Через несколько времени Катя познакомилась и с монастырским дьяконом, которого встретила у Печаткиных. В маленькой квартире он казался еще больше, а дьяконский бас гудел, как медная труба. Любочка хохотала в соседней комнате до слез и несколько раз выскакивала посмотреть на чудовище.
— Мадемуазель, парле ву келькешоз… — гудел о. дьякон, пугая любопытную гимназистку. — Ле сюкр мон рьень розсюреву…
Смеялся и Григорий Иваныч над этим коверканым французским языком. Сначала о. дьякон пришел по какому-то делу, а потом завертывал просто так, на огонек, как заходят в гости в провинции. Все к нему как-то сразу привыкли, и Любочка прозвала его: отец Келькешоз.
— Силянс, мадемуазель, — добродушно басил добродушный богатырь. — Сивупле пардон…
Григорий Иваныч как-то особенно полюбил монастырского дьякона и целые вечера проводил с ним в бесконечных разговорах. Очень уж прост был дьякон, и сердце у него золотое.
Всего забавнее были их споры, чисто-русские споры — до хрипоты и полного изнеможения. Анна Николаевна почему-то невзлюбила дьякона и никак не могла понять, что в нем находит Григорий Иваныч. Трудно было себе представить два настолько противоположных характера.
— Необразованный он человек, — ворчала Анна Николаевна. — И, наверно, водку пьет…
— Ну, это не наше дело, Аня… А я его люблю, просто так люблю. Как-то веселее на душе делается, когда он в комнату войдет… Бывают такие особенные люди.

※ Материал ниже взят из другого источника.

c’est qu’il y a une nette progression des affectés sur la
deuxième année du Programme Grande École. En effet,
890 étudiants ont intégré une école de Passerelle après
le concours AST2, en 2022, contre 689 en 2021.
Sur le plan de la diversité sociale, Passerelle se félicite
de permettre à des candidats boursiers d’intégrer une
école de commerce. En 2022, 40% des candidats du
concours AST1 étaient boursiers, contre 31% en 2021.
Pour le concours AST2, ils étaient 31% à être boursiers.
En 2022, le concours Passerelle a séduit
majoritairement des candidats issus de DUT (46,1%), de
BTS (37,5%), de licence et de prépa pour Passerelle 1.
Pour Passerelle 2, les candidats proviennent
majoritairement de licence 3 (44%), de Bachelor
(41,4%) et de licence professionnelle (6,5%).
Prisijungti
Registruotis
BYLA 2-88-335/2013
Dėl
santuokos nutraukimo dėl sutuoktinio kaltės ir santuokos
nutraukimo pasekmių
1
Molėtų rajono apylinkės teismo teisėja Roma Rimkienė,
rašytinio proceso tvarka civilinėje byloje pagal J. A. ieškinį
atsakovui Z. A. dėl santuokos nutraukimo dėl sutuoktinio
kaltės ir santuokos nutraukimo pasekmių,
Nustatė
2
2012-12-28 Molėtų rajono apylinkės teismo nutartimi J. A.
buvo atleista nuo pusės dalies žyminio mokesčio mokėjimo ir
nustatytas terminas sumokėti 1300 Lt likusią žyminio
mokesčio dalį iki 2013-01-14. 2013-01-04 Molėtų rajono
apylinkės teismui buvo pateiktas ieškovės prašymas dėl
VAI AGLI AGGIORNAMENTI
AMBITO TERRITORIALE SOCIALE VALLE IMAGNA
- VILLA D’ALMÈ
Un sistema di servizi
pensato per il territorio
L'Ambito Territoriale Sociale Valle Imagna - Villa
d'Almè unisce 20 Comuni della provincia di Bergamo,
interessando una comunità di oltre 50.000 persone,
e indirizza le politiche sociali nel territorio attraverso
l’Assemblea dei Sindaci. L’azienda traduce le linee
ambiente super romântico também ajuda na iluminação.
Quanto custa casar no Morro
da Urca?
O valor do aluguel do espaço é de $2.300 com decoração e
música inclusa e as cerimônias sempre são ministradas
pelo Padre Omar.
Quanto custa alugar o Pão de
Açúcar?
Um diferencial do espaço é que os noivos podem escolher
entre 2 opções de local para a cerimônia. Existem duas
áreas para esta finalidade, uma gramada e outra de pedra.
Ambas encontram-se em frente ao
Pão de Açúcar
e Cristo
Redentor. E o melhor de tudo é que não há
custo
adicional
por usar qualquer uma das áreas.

Мы не будем описывать жизнь наших героев день за днем, потому что наступил длинный пробел, в течение которого ничего особенного не случилось. Первые впечатления от гимназической жизни улеглись, и всё пошло своим чередом, как заведенные часы. Петру Афонасьевичу вышла прибавка жалованья в пять рублей, но эта прибавка не покрывала всё нараставших расходов. У Григория Иваныча дела шли хорошо, но он не умел беречь нажитые деньги, да, кроме того, потихоньку от всех, часто помогал неимущим клиентам. Лучшим временем для обеих семей было лето, когда все отдыхали и Курья являлась чем-то вроде дачи. К прежней компании присоединился теперь монастырский дьякон, просиживавший с удочкой где-нибудь на берегу целые дни.
Марфа Даниловна и Анна Николаевна по обыкновению оставались дома и часто сходились вместе, чтобы провести время за бесконечными женскими разговорами.
— Когда и время прошло… — удивлялась иногда Анна Николаевна. — Давно ли, кажется, мы с вами, Марфа Даниловна, своих-то угланов в гимназию привели?.. Ох-хо-хо… А уж теперь в шестом классе. Оглянуться не успеешь, как совсем большие вырастут. Хоть одним бы глазком посмотреть на них, на больших-то. Мне всё кажется, что я не доживу… Этак раздумаюсь-раздумаюсь, и даже точно страшно сделается.
— Перестаньте, Анна Николаевна… Прежде смерти никто не умрет. Тогда-то и пожить, когда дети большие вырастут. Должны же они чувствовать нашу заботу… На старости лет покоить будут.
— Ох, и не знаю, Марфа Даниловна, как это будет… Ученые-то будут, пожалуй, и не узнают нас. Вон мой-то Григорий Иваныч что говорит: «Аня, всякому до себя, а я ничего не требую от детей… Воспитывая их, мы только платим долг». Вот и поговори с ним. Отец должен страх внушать и почтение, а он вперед говорит: «ничего не требую».
Марфа Даниловна только качала головой.
— Всё женихи растут, — думала вслух Анна Николаевна, перебирая по пальцам Гришиных товарищей. — Выучатся, и женить надо… Бьешься-бьешься, а тут еще какая жена попадет.